# Waterless air locks



## Kev (Feb 14, 2012)

Has anybody tried these?

http://www.rebelbrewer.com/shoppingcart/products/Silicone-Waterless-Airlock.html

I like to see the bubbles in the fermentation stages, but am a bit nervous about bulk aging. I travel a lot and worrying about them drying out, or the water getting sucked in.

I was looking for an arrangement to pull a vacuum, and lock it in there with a little plastic valve, but you have no way of knowing if it leaks.

Kev


----------



## robie (Feb 14, 2012)

I use these when I ferment in oak barrels. They work well. Before they release pressure, they create a tiny pressure inside the container, but nothing to worry over. If you are gone for extended times, they will be perfect for you.

Just make sure you keep them clean and debrie free under the silicone flaps.


----------



## joea132 (Feb 14, 2012)

I've seen these in use by a local successful wine maker. He swears by them. They are a different variety though, I believe they had a orange or red silicone flap instead. He also said they were on the expensive side. I wouldn't cheap out on something so important personally...


----------



## jswordy (Feb 15, 2012)

Neat! 

But you must be gone for a really extended time or have a very dry environment and/or be using the J-trap style lock to be worried about it drying out. 

I use 3-piece locks (some places refer to the size I use as the "hobby" size) on everything and have never had one dry out yet. They hold quite a bit more fluid than the J-style. I started using them because they are super easy to clean, but the added fluid capacity is nice, too. Cost the same as the J-trap style, and you still get to see bubbles.  

One other bennie I like about the 3-piece is that it does not draw fluid back toward the must when there are atmospheric changes like a J-trap can.


----------



## robie (Feb 15, 2012)

jswordy said:


> Cost the same as the J-trap style, and you still get to see bubbles.
> 
> One other bennie I like about the 3-piece is that it does not draw fluid back toward the must when there are atmospheric changes like a J-trap can.



With the no-liquid air locks, you get to listen to them make their characteristic spewing sound, instead. During active fermentation, they spew constantly.

Actually, the 3-piece air locks are bad about sucking the air lock solution into the wine. Over the last few weeks, there have been several threads about this very thing happening. Outside the floating piece, the liquid level will be almost gone, while on the inside of the floating piece, the level will be all the way up to the top of the center post, indicating liquid has been sucked into the wine.


----------



## jswordy (Feb 15, 2012)

robie said:


> With the no-liquid air locks, you get to listen to them make their characteristic spewing sound, instead. During active fermentation, they spew constantly.
> 
> Actually, the 3-piece air locks are bad about sucking the air lock solution into the wine. Over the last few weeks, there have been several threads about this very thing happening. Outside the floating piece, the liquid level will be almost gone, while on the inside of the floating piece, the level will be all the way up to the top of the center post, indicating liquid has been sucked into the wine.

GIVEN INFORMATION:
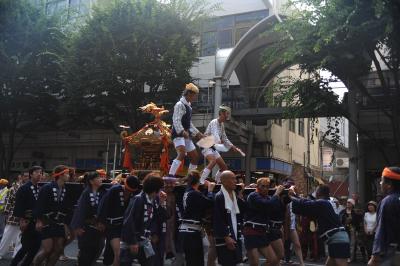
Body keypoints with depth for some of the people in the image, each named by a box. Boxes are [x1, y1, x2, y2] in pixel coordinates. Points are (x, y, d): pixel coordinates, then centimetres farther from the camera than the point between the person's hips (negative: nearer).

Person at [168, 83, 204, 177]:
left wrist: (198, 133, 23)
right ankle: (170, 176, -35)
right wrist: (183, 132, -34)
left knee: (195, 157, 13)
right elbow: (176, 121, -21)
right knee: (182, 154, -30)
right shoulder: (180, 105, -10)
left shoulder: (188, 105, 19)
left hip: (186, 136, 10)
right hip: (178, 135, -10)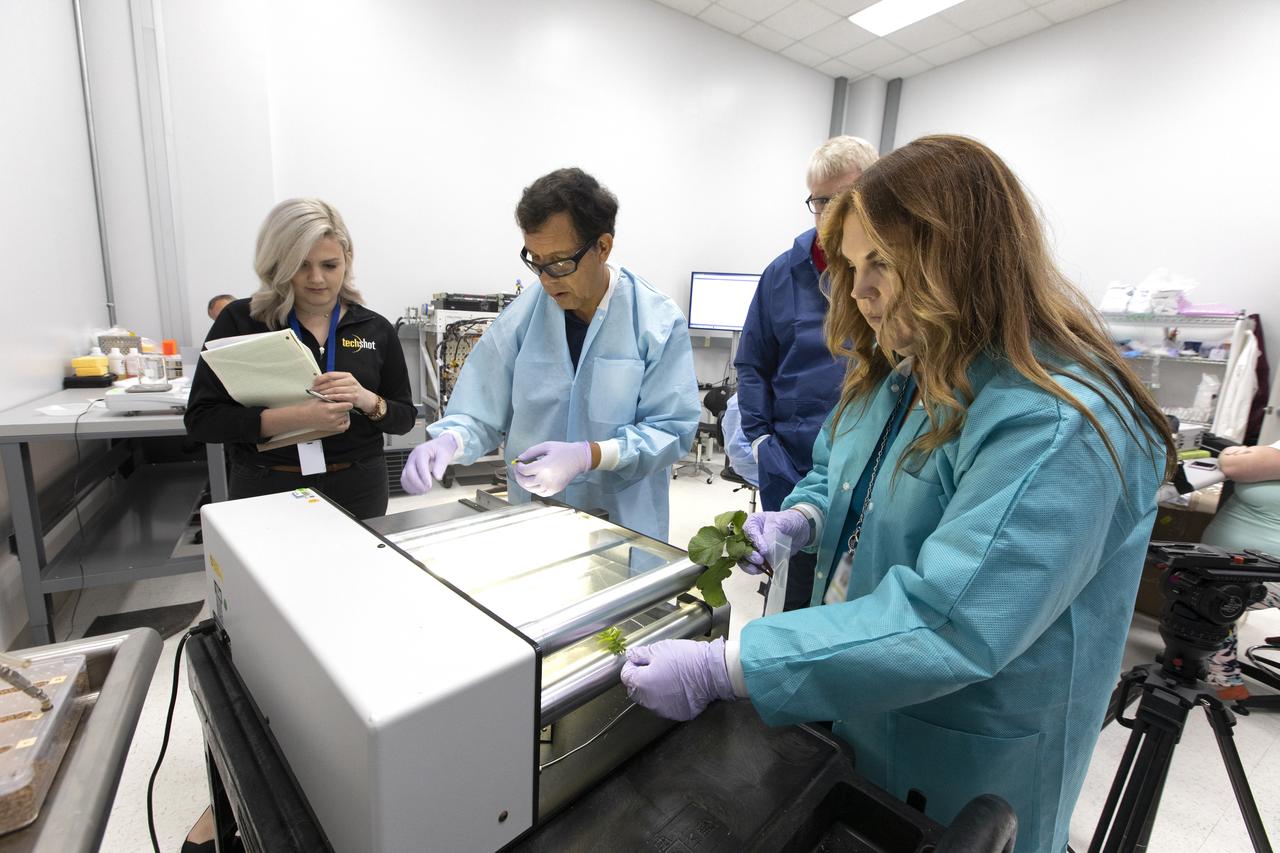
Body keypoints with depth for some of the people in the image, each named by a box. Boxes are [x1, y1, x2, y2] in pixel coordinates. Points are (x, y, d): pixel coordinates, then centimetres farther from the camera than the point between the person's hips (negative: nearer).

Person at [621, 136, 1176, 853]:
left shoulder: (1057, 425, -30)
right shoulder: (898, 368, -2)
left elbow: (941, 624, -34)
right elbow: (838, 467, 12)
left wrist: (717, 671, -36)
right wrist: (802, 517, -12)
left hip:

CHECK YOUR UNDERSTANDING:
**A.** Rewrite the paragraph of the forum thread on waterless air locks that begins "I use 3-piece locks" as a short bulleted list that keeps its main facts.
**B.** Extract the passage of the air lock thread from "# Waterless air" up to and including "getting sucked in.".
**C.** Answer these questions from the thread on waterless air locks:
(i) In what does robie use the waterless air locks when fermenting?
(ii) What color silicone flap does joea132 believe the local wine maker's locks had?
(iii) Which lock style does jswordy say costs the same as the 3-piece locks?

OUTPUTS IN ORDER:
**A.**
- Uses 3-piece locks (the size some places call "hobby") on everything, and none has ever dried out.
- They hold quite a bit more fluid than J-style locks.
- Chosen because they are very easy to clean. The added fluid capacity is a bonus.
- They cost the same as J-trap locks, and the bubbles are still visible.

**B.**
# Waterless air locks



## Kev (Feb 14, 2012)

Has anybody tried these?

http://www.rebelbrewer.com/shoppingcart/products/Silicone-Waterless-Airlock.html

I like to see the bubbles in the fermentation stages, but am a bit nervous about bulk aging. I travel a lot and worrying about them drying out, or the water getting sucked in.

**C.**
(i) Oak barrels.
(ii) Orange or red.
(iii) The J-trap style.